The biggest threat to the UK’s North Sea oil industry has nothing to do with Brexit or the current global oil glut according to Lianna Brinded at Business Insider:
“There is a ticking timebomb that could put off companies investing in the sector and prevent new projects being set up to drill for oil… It is all down to the decommissioning of infrastructure.”
To avoid an environmental catastrophe, a large part of the North Sea infrastructure – disused wells, rigs, pipelines, etc. – will have to be safely removed in the course of the next 5-10 years. But there is a big question mark over who is supposed to pay.
The UK government generated – and spent – £330bn in tax income between 1976 and 2014. This allowed Britain to avoid the worst of the 1980s recession, and to borrow its way to a temporary boom in the 1990s and early 2000s. But the government is now providing tax reliefs and subsidies in order to maintain the remaining production. With public finances under pressure, the government will be reluctant to make taxpayers pick up the tab for decommissioning.
But if not the government, then who? While the big energy companies grew fat on the profits from the North Sea prior to the great recession of 2008 and the collapse in prices in 2014, most have since moved on:
“When huge corporates like BP and a range of other energy giants cut jobs and said they would pull out of the market, it gave opportunities to smaller petroleum companies or foreign investors to enter the sector. In August this year, China took over Scotland’s oil production and now controls two of the North Sea’s biggest oilfields.”

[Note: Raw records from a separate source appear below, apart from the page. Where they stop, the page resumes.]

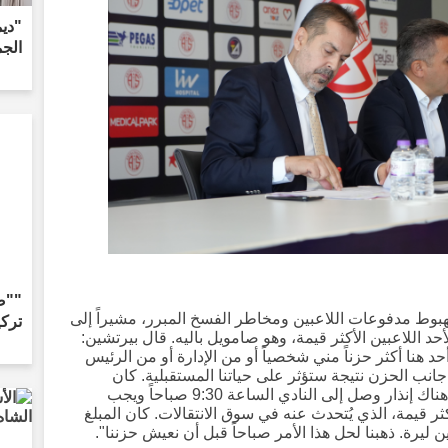
"دي
الجم
""ص
هبوط مدفوعات اللاعبين ومخاطر الفسخ المبرر، مشيراً إلى
تركي
ع أكثر من 150 ألف يورو لأحد اللاعبين الأكثر قيمة، وهو صامويل باليه. قال بيرتشين:
د هنا أكثر حزناً مني شخصياً أو من الإدارة أو من الرئيس
 جانب الحزن نتيجة ستؤثر على حياتنا المستقبلية. كان
بإمكاننا المغادرة وإغلاق المفتاح، لكن كان هناك إنذار وصل إلى النادي الساعة 9:30 صباحاً ويجب
ر قيمة، الذي يُتحدث عنه في سوق الانتقالات. كان المبلغ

It is far from clear whether the decommissioning costs should fall on the companies that enjoyed most of the profits from North Sea oil and gas, or whether they should fall on the companies that took over their assets. Dr. Dougie Youngson, research director in oil and gas for UK-based broker Finncap explained that:
“The companies coming into acquiring assets don’t have the balance sheet or appetite for new costs. There is also an issue over the level of fairness. If you pop into a field with only five years of life left, paying and dealing for decommissioning can be a big issue for people.

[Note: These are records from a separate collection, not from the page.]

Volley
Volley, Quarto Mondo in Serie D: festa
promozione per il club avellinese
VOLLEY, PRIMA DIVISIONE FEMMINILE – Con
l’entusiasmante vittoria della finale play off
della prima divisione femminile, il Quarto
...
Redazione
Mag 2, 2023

“However, on the other side, if you sold the assets to someone and then suddenly you are being asked to send a big cheque in the post 10 years later for decommissioning, this is problem too.”
No doubt the legal profession will experience an economic upswing as energy industry lawyers pour over the sales contracts and state licences in an effort to determine who has to pay the final bill for decommissioning. The very real fear, of course, is that already hard-pressed British taxpayers will be left to pick up the pieces… or that the government will try to do the job on the cheap.